* _Datos proporcionados_:
-*-
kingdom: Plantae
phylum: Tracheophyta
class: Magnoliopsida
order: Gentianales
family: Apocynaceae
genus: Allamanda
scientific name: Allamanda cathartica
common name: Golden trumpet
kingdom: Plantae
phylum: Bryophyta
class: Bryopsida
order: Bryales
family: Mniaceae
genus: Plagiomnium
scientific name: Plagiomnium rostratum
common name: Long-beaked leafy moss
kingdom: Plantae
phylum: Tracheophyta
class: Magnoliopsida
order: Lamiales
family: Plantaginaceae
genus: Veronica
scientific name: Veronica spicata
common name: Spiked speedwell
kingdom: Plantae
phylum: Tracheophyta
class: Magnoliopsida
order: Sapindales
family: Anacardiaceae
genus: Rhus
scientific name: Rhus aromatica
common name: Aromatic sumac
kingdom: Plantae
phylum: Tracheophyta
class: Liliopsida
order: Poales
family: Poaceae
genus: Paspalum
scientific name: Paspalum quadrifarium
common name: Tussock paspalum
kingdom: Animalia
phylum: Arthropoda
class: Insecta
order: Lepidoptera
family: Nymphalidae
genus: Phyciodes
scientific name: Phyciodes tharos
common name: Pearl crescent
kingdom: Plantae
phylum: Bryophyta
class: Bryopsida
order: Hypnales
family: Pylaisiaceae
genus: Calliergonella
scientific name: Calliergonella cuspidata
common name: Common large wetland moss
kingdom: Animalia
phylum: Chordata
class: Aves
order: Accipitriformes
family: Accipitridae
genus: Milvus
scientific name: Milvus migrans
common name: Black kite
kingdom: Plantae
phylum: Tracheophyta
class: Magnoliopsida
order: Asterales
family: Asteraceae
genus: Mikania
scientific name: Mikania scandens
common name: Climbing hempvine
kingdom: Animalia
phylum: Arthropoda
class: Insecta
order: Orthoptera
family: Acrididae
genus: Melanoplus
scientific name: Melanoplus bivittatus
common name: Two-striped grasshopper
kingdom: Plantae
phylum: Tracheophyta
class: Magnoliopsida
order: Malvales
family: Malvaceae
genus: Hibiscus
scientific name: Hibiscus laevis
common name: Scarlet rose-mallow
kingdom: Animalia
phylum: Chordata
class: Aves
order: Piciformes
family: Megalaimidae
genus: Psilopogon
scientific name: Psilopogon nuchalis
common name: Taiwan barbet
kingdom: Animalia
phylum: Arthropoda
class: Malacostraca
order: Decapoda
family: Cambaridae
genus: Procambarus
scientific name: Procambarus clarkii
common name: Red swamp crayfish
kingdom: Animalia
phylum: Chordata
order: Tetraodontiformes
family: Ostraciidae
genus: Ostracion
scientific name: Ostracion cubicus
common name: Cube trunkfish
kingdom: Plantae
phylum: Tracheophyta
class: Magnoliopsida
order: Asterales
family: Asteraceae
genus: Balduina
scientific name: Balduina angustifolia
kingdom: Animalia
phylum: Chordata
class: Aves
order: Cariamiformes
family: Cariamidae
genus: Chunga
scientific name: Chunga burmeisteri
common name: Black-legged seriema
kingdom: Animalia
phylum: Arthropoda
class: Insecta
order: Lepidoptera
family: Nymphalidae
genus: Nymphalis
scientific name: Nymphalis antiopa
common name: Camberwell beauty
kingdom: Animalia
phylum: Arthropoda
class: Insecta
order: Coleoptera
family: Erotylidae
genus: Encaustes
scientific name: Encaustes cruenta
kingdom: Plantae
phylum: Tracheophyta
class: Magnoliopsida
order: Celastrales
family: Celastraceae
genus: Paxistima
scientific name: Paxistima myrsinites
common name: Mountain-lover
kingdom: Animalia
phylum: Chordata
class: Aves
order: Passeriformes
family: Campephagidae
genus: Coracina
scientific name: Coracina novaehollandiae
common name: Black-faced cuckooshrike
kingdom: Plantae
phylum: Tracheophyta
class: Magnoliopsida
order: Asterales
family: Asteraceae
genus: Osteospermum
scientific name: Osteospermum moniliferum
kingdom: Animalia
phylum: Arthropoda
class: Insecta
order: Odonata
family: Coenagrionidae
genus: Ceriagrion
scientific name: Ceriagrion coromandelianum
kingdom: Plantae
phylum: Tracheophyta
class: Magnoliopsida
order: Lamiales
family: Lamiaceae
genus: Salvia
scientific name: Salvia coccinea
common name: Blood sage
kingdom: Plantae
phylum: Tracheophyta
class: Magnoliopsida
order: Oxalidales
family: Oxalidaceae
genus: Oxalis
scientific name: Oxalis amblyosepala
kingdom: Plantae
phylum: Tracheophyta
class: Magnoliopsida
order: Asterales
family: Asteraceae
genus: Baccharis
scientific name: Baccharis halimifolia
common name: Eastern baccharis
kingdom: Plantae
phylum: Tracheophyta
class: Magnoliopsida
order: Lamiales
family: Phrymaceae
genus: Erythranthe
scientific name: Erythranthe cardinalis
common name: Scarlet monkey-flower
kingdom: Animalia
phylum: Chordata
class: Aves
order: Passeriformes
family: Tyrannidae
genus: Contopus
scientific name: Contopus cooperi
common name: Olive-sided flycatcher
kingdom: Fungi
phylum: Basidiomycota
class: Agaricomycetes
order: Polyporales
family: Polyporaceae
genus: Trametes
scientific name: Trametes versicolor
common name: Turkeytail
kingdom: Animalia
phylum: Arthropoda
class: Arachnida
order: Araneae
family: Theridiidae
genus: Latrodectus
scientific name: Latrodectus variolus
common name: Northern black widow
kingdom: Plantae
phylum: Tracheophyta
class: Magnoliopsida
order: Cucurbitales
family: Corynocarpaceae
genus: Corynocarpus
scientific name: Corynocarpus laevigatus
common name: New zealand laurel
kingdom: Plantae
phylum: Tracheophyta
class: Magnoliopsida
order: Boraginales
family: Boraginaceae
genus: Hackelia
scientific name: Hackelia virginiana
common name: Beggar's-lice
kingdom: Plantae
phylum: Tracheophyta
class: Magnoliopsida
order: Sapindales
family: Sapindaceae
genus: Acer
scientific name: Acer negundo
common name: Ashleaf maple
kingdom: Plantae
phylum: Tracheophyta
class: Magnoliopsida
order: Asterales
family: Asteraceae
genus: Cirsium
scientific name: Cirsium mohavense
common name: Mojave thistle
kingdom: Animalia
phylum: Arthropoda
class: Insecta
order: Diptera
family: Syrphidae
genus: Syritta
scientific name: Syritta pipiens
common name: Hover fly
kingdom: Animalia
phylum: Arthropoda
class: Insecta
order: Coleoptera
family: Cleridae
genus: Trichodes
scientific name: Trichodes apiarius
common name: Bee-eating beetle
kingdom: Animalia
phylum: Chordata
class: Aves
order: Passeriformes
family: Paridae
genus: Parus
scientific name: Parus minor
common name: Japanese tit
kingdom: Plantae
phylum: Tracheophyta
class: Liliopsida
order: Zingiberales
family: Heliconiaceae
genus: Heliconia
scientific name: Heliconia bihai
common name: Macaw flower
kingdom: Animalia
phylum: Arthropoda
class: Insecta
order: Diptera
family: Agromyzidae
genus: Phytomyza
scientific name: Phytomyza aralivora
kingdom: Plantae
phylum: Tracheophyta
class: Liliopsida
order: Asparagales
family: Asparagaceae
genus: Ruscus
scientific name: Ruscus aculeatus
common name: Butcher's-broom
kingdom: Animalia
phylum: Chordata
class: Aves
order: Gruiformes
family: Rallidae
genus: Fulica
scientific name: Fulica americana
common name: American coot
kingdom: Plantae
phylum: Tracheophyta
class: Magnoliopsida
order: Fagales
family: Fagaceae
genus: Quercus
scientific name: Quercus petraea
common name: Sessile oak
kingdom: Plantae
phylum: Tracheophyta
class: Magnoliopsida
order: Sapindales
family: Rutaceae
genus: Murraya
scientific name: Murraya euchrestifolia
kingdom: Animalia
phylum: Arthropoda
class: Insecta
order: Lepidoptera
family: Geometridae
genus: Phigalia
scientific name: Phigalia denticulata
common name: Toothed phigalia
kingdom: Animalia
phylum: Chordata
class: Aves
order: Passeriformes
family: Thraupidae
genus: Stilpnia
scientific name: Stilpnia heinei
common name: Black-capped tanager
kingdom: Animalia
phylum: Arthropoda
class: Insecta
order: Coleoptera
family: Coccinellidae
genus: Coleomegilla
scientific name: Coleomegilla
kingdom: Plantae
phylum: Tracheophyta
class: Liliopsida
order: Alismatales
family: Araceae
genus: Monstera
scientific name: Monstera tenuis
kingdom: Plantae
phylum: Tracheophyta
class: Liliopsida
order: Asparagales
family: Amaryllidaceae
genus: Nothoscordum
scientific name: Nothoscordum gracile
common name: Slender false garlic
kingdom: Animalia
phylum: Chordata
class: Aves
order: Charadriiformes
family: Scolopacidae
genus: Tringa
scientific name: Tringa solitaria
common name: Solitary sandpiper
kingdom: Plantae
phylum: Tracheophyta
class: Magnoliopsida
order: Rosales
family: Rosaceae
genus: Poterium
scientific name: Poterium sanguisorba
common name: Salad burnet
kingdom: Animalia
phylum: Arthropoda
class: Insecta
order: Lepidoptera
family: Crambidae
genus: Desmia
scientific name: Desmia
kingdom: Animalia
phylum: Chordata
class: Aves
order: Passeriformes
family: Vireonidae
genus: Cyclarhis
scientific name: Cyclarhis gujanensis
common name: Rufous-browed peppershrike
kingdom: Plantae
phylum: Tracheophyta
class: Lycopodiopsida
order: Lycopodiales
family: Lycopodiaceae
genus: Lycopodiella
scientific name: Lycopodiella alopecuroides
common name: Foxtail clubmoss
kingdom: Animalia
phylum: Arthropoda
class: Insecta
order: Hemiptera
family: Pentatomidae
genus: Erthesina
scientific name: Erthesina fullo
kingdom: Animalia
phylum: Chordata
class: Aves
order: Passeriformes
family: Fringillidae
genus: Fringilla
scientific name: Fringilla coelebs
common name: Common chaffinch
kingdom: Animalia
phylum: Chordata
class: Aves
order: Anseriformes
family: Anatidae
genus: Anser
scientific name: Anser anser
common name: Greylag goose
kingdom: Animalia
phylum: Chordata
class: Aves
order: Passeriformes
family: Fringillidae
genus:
-*-
* _Tarea_:
Convierte en una lista numerada las líneas de los registros que van desde la que contiene "scientific name: Contopus cooperi" hasta la que contiene "order: Cucurbitales", ambas incluidas. Deja fuera las líneas en blanco.

* _Respuesta correcta_:
1. scientific name: Contopus cooperi
2. common name: Olive-sided flycatcher
3. kingdom: Fungi
4. phylum: Basidiomycota
5. class: Agaricomycetes
6. order: Polyporales
7. family: Polyporaceae
8. genus: Trametes
9. scientific name: Trametes versicolor
10. common name: Turkeytail
11. kingdom: Animalia
12. phylum: Arthropoda
13. class: Arachnida
14. order: Araneae
15. family: Theridiidae
16. genus: Latrodectus
17. scientific name: Latrodectus variolus
18. common name: Northern black widow
19. kingdom: Plantae
20. phylum: Tracheophyta
21. class: Magnoliopsida
22. order: Cucurbitales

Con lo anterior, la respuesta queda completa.